Face à l’offensive militaire russe, simples fidèles et responsables ukrainiens de l’Église orthodoxe rattachée au Patriarcat de Moscou prennent leur distance avec le clergé moscovite, remettant en cause l’un des principaux relais d’influence du Kremlin dans le pays. Reportage dans une église au sud de Kiev.
Un moment de silence, genoux à terre, contre le fracas de la guerre en Ukraine. Le chœur de l’Église orthodoxe d’Oboukhiv, à 40 kilomètres au sud de Kiev, s’est tu pendant que la trentaine de fidèles se recueillaient pour leurs proches pris sous le feu des canons russes.
La prière pour la paix prononcée par le prêtre lors de la messe du dimanche 6 mars ne parvient pas apaiser leurs angoisses. Les visages restent fermés et seuls les babillages de quelques enfants parviennent à détendre l’atmosphère de plomb. Encore sous le choc de l’invasion, Nadejda essuie une larme avant de se relever.
“Bien sûr que c’est mal cette invasion (…) Il faut protéger le pays, mais il faut aussi réfléchir à comment terminer la guerre”, confie la retraitée à France 24.
Volodymyr estime, quant à lui, qu’il faut continuer à défendre le pays contre l’envahisseur russe. L’ancien employé d’Antonov, une compagnie de construction aérienne, connaît des personnes engagées dans les combats.
“J’ai fait mon service militaire dans l’armée soviétique à Moscou, dans les années 1980, et je n’aurais jamais imaginé ça. Notre armée inflige des pertes telles que l’armée russe n’en a jamais connu… Je suis sûr qu’on va remporter la victoire !”, s’exclame ce fidèle âgé de 50 ans.
Des déclarations qui vont à l’encontre de celles du chef spirituel ultime de cette Église, le patriarche Kirill de Moscou. Trois jours après le début de l’invasion, ce dernier avait dénoncé les “forces du mal” qui luttaient contre l’unité historique de la Russie et de l’Ukraine.
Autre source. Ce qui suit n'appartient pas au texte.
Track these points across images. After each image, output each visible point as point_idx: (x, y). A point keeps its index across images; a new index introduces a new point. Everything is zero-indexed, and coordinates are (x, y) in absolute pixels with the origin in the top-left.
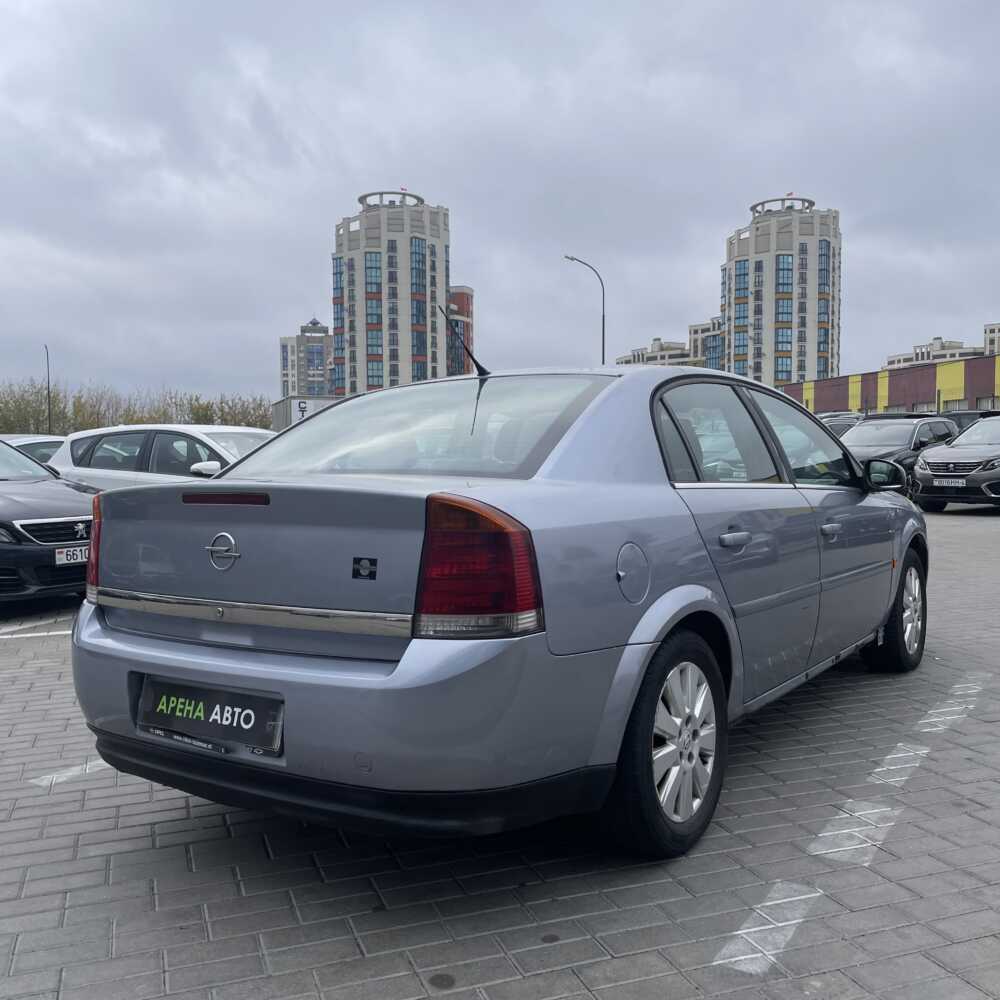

Il existe deux Églises orthodoxes rivales en Ukraine : un clergé indépendant et un autre qui dépend du Patriarcat de Moscou. Fort de 300 ans d’existence, ce dernier est majoritaire en ce qui concerne le nombre de paroisses en Ukraine. Le patriarche Kirill de Moscou, son chef spirituel ultime, est proche du Kremlin.
La guerre et son cortège d’horreurs sont aujourd’hui en train de creuser un fossé entre les deux Églises. Un porte-parole de la branche ukrainienne a dénoncé, vendredi, les mensonges du Kremlin justifiant l’invasion russe.
“Oui, le mensonge est un péché et le pouvoir russe a menti. Beaucoup y ont cru. Les officiels disaient qu’il n’y aurait pas la guerre, qu’ils ne planifiaient rien”, a déclaré le père Nikolaï Danilevitch, lors d’un entretien avec France 24 – RFI.
“C’est pourquoi cette invasion est un acte de traîtrise, qui a brisé toute forme de confiance”, a souligné le porte-parole depuis son bureau dans le monastère Laure des Grottes de Kiev, un impressionnant ensemble de bâtiments religieux sur les bords du Dniepr.
Dans la modeste église d’Oboukhiv, le sermon de la messe du 6 mars était plus modéré. Le prêtre, Serguei Stolyartchouk, s’est cantonné aux généralités religieuses, appelant à la prière et à la paix, sans prendre partie sur le conflit en cours. La question de l’autorité formelle du patriarche de Moscou, Kirill, reste encore taboue. L’ecclésiastique se retranche derrière le caractère “apolitique” de l’Église pour ne pas commenter les déclarations du pope Kirill.
Comme tous les Ukrainiens, il a pourtant été bouleversé par l’invasion russe. Il l’a appris dès les premières heures de l’attaque, quand sa fille, qui habite près de l’aéroport de Boryspil, l’a appelé paniquée pour lui dire qu’elle entendait des explosions.
“C’est notre pays, c’est notre terre, c’est notre peuple… Comment peut-on rester indifférents ?!”, s’indigne Serguei Stolyartchouk, le prêtre de l’Église d’Oboukhiv, lors d’une interview après la messe.
“On prie pour notre armée, on prie pour notre nation, car nous sommes une nation”, ajoute l’ecclésiastique, comme un pied-de-nez aux déclarations de Vladimir Poutine, qui dénie l’existence d’une nation ukrainienne. “Je ne peux pas porter une arme, ma seule arme c’est la prière”.